People photos with keypoints
-------

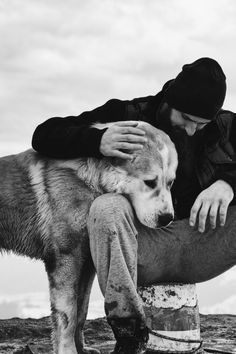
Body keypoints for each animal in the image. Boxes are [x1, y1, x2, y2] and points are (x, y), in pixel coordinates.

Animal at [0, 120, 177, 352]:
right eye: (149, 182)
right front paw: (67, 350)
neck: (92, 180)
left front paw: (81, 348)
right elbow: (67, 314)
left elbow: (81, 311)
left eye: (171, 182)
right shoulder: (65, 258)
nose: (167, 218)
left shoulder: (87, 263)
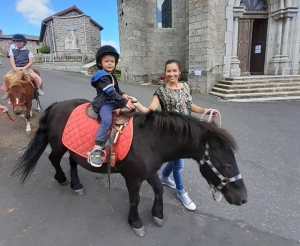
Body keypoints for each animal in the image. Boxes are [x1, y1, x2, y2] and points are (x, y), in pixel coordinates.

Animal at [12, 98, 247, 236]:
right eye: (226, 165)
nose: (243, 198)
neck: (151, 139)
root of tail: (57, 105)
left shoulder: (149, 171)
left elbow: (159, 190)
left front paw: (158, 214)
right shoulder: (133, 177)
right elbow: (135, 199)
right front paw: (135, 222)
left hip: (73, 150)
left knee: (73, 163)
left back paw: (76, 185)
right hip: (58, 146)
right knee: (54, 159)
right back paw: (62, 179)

-------

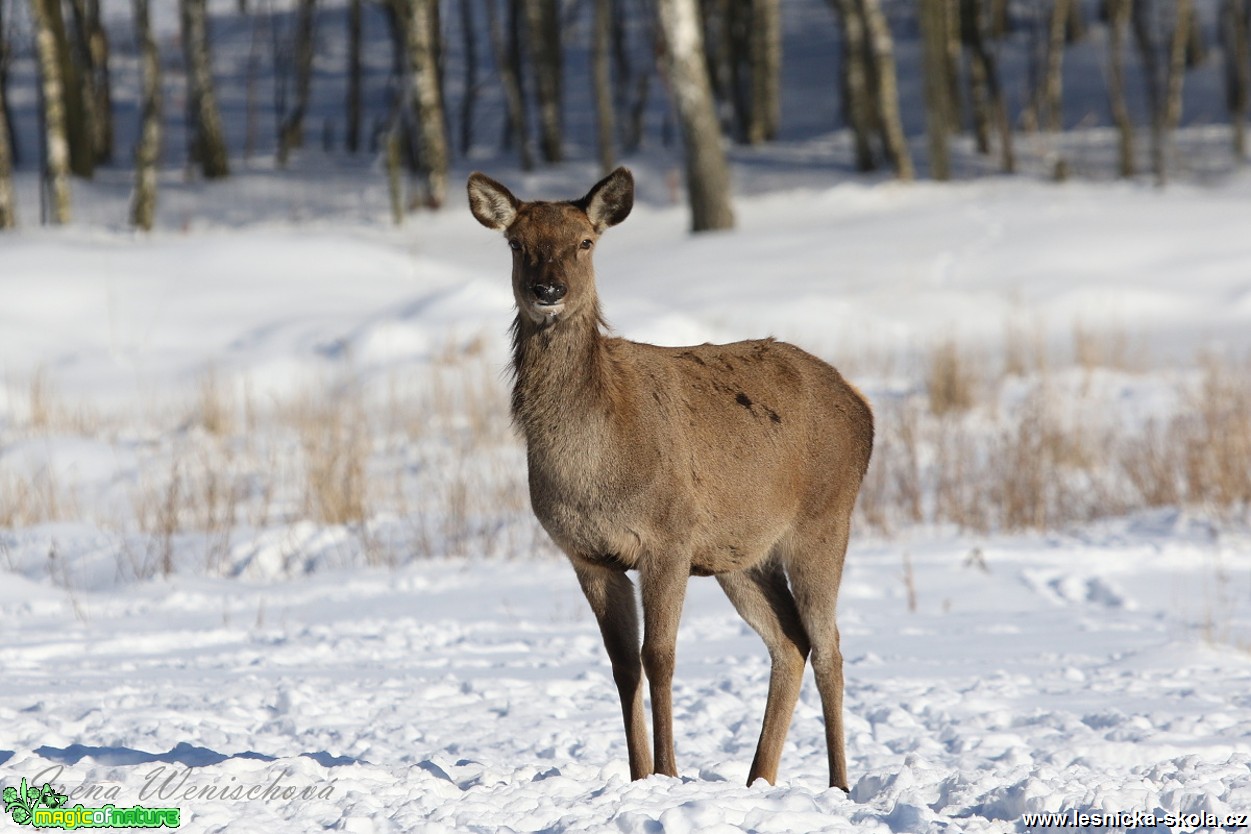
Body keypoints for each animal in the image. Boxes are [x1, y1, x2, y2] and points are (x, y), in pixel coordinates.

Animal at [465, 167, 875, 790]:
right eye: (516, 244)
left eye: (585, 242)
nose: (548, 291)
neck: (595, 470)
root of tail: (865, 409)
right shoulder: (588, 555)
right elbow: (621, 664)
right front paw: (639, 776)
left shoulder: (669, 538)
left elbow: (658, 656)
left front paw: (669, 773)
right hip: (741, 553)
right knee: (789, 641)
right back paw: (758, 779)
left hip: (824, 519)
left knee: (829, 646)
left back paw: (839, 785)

-------

__REQUIREMENT__
Above are lines of data; count those that hold "shoulder" and answer with the number only.

__TASK OUTPUT__
6